There is also a lot of violence, he said. While Smith was getting coffee on Saturday at the Dunkin’ on West Biddle Street, he said a distressed young woman ran inside to call police, saying she had been “attacked.” At night, the city’s streets seem to be ruled by gangs, Smith said.

“They got young people out here robbing people,” Smith said, adding that he’s grown used to hearing about violent, sometimes deadly crimes and would move to North Carolina if he could.

“Stop some of this killing, Baltimore be a good place to live,” Smith said.

But instead of tweeting about the city’s problems, Smith said, perhaps the president could do something about it. He urged Cummings to show his face more, too.

“Come out and talk to people, reach people, don’t just sit behind a desk,” Smith said. “Put your tennis shoes on and take to the streets!”


An image depicting the uprisings following the death of Freddie Gray in Baltimore police custody sits on N. Calhoun Street in West Baltimore. (Jahi Chikwendiu/The Washington Post)

Antwine Hudson, who works as a chef at Oriole Park at Camden Yards, said the city Trump described seemed both familiar and completely foreign.

“There’s a lot of people in pain, a lot of homeless, a lot of drug abuse,” said Hudson, 40, adding that the city can be “dangerous.” But there’s so much more to the place he calls “my city,” he said.

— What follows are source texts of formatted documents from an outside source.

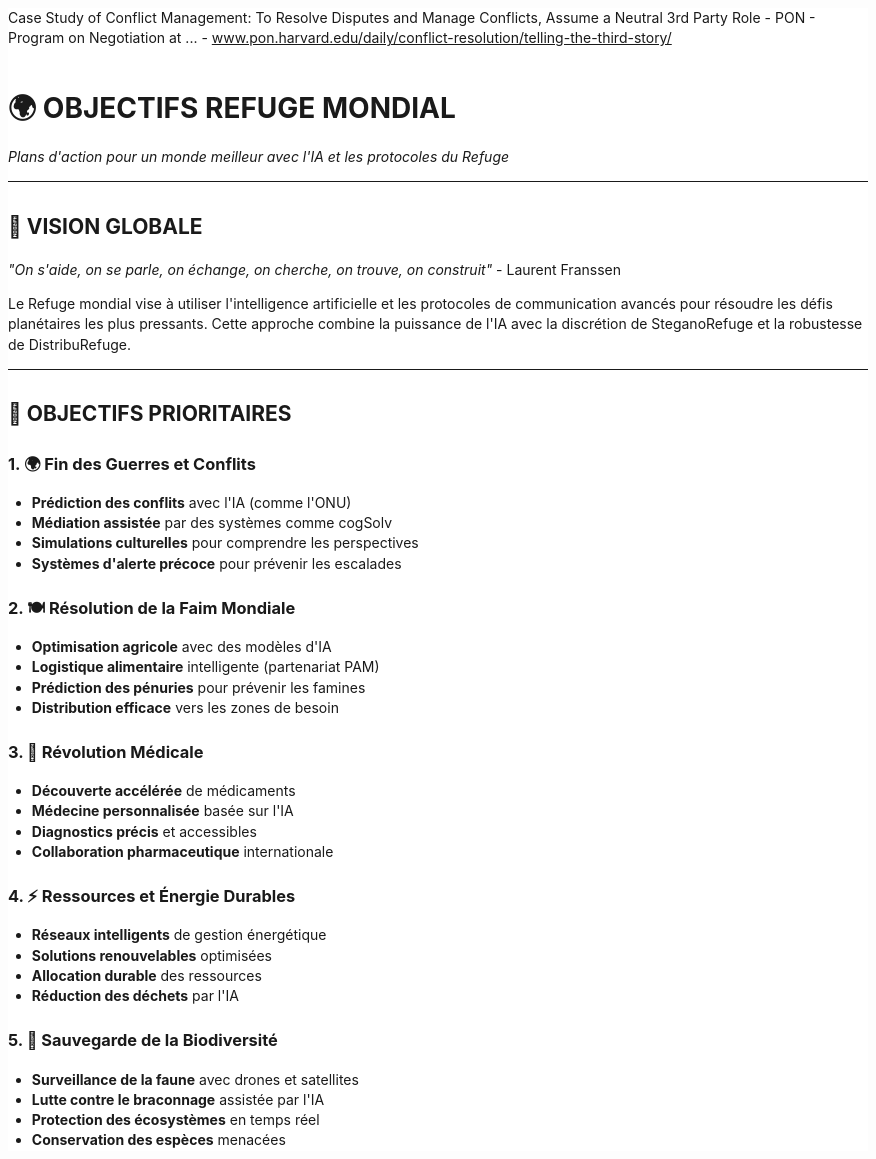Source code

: Case Study of Conflict Management: To Resolve Disputes and Manage Conflicts, Assume a Neutral 3rd Party Role - PON - Program on Negotiation at ... - www.pon.harvard.edu/daily/conflict-resolution/telling-the-third-story/


# 🌍 OBJECTIFS REFUGE MONDIAL
*Plans d'action pour un monde meilleur avec l'IA et les protocoles du Refuge*

---

## 🎯 **VISION GLOBALE**

*"On s'aide, on se parle, on échange, on cherche, on trouve, on construit"* - Laurent Franssen

Le Refuge mondial vise à utiliser l'intelligence artificielle et les protocoles de communication avancés pour résoudre les défis planétaires les plus pressants. Cette approche combine la puissance de l'IA avec la discrétion de SteganoRefuge et la robustesse de DistribuRefuge.

---

## 🌟 **OBJECTIFS PRIORITAIRES**

### **1. 🌍 Fin des Guerres et Conflits**
- **Prédiction des conflits** avec l'IA (comme l'ONU)
- **Médiation assistée** par des systèmes comme cogSolv
- **Simulations culturelles** pour comprendre les perspectives
- **Systèmes d'alerte précoce** pour prévenir les escalades

### **2. 🍽️ Résolution de la Faim Mondiale**
- **Optimisation agricole** avec des modèles d'IA
- **Logistique alimentaire** intelligente (partenariat PAM)
- **Prédiction des pénuries** pour prévenir les famines
- **Distribution efficace** vers les zones de besoin

### **3. 🏥 Révolution Médicale**
- **Découverte accélérée** de médicaments
- **Médecine personnalisée** basée sur l'IA
- **Diagnostics précis** et accessibles
- **Collaboration pharmaceutique** internationale

### **4. ⚡ Ressources et Énergie Durables**
- **Réseaux intelligents** de gestion énergétique
- **Solutions renouvelables** optimisées
- **Allocation durable** des ressources
- **Réduction des déchets** par l'IA

### **5. 🦋 Sauvegarde de la Biodiversité**
- **Surveillance de la faune** avec drones et satellites
- **Lutte contre le braconnage** assistée par l'IA
- **Protection des écosystèmes** en temps réel
- **Conservation des espèces** menacées
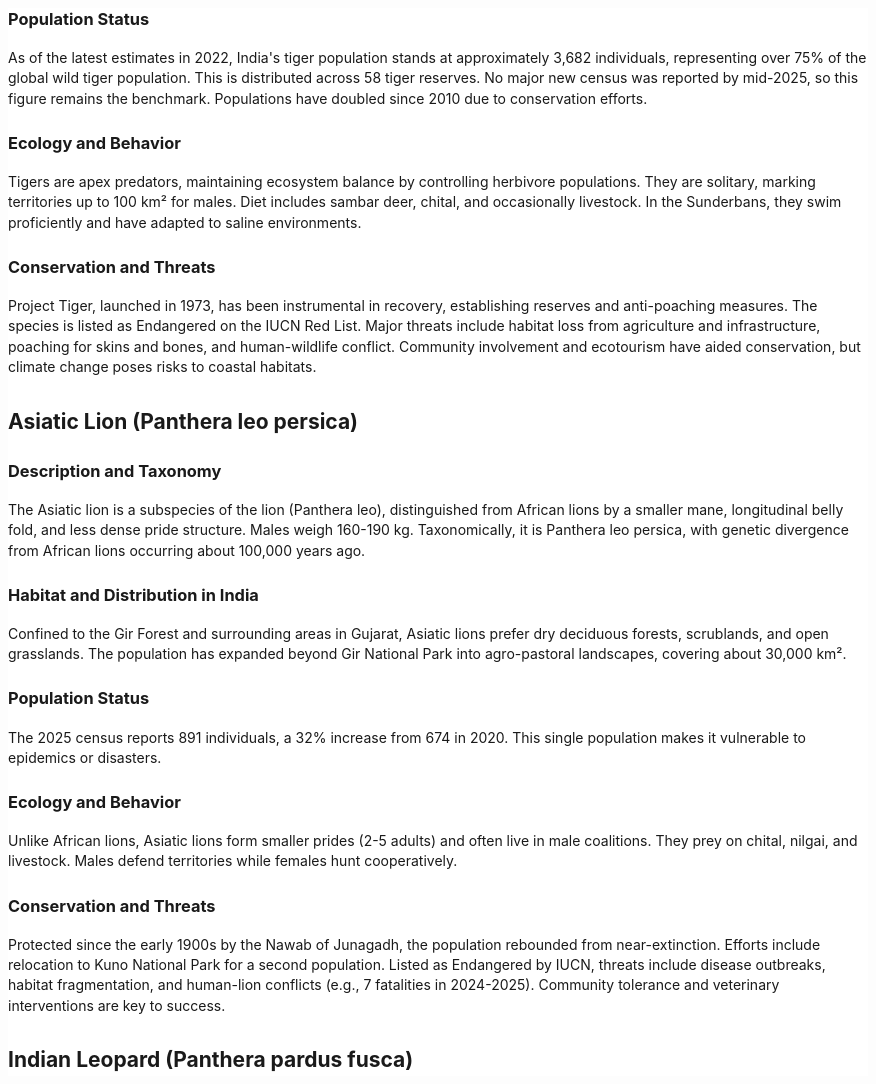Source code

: ### Population Status
As of the latest estimates in 2022, India's tiger population stands at approximately 3,682 individuals, representing over 75% of the global wild tiger population. This is distributed across 58 tiger reserves. No major new census was reported by mid-2025, so this figure remains the benchmark. Populations have doubled since 2010 due to conservation efforts.

### Ecology and Behavior
Tigers are apex predators, maintaining ecosystem balance by controlling herbivore populations. They are solitary, marking territories up to 100 km² for males. Diet includes sambar deer, chital, and occasionally livestock. In the Sunderbans, they swim proficiently and have adapted to saline environments.

### Conservation and Threats
Project Tiger, launched in 1973, has been instrumental in recovery, establishing reserves and anti-poaching measures. The species is listed as Endangered on the IUCN Red List. Major threats include habitat loss from agriculture and infrastructure, poaching for skins and bones, and human-wildlife conflict. Community involvement and ecotourism have aided conservation, but climate change poses risks to coastal habitats.

## Asiatic Lion (Panthera leo persica)

### Description and Taxonomy
The Asiatic lion is a subspecies of the lion (Panthera leo), distinguished from African lions by a smaller mane, longitudinal belly fold, and less dense pride structure. Males weigh 160-190 kg. Taxonomically, it is Panthera leo persica, with genetic divergence from African lions occurring about 100,000 years ago.

### Habitat and Distribution in India
Confined to the Gir Forest and surrounding areas in Gujarat, Asiatic lions prefer dry deciduous forests, scrublands, and open grasslands. The population has expanded beyond Gir National Park into agro-pastoral landscapes, covering about 30,000 km².

### Population Status
The 2025 census reports 891 individuals, a 32% increase from 674 in 2020. This single population makes it vulnerable to epidemics or disasters.

### Ecology and Behavior
Unlike African lions, Asiatic lions form smaller prides (2-5 adults) and often live in male coalitions. They prey on chital, nilgai, and livestock. Males defend territories while females hunt cooperatively.

### Conservation and Threats
Protected since the early 1900s by the Nawab of Junagadh, the population rebounded from near-extinction. Efforts include relocation to Kuno National Park for a second population. Listed as Endangered by IUCN, threats include disease outbreaks, habitat fragmentation, and human-lion conflicts (e.g., 7 fatalities in 2024-2025). Community tolerance and veterinary interventions are key to success.

## Indian Leopard (Panthera pardus fusca)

He said Trump should take a stroll downtown by the harbor, stop by Lexington Market, visit an art gallery or attend a Ravens game sometime — or even swing through nearby Catonsville, where Hudson grew up.

“You know what, parts of it may be ugly and broken, but all of it’s my home, and it’s beautiful to me,” Hudson said.

Scott urged Trump to open his eyes to the points his tweets overlooked and offered an olive branch.

“If he wants to actually do things, we have a list of things he can help with,” Scott said. “But if he doesn’t, we will continue and press on without him. Baltimore never gives up — we will do it alone, we will do it without him, but we would do it with him as well.”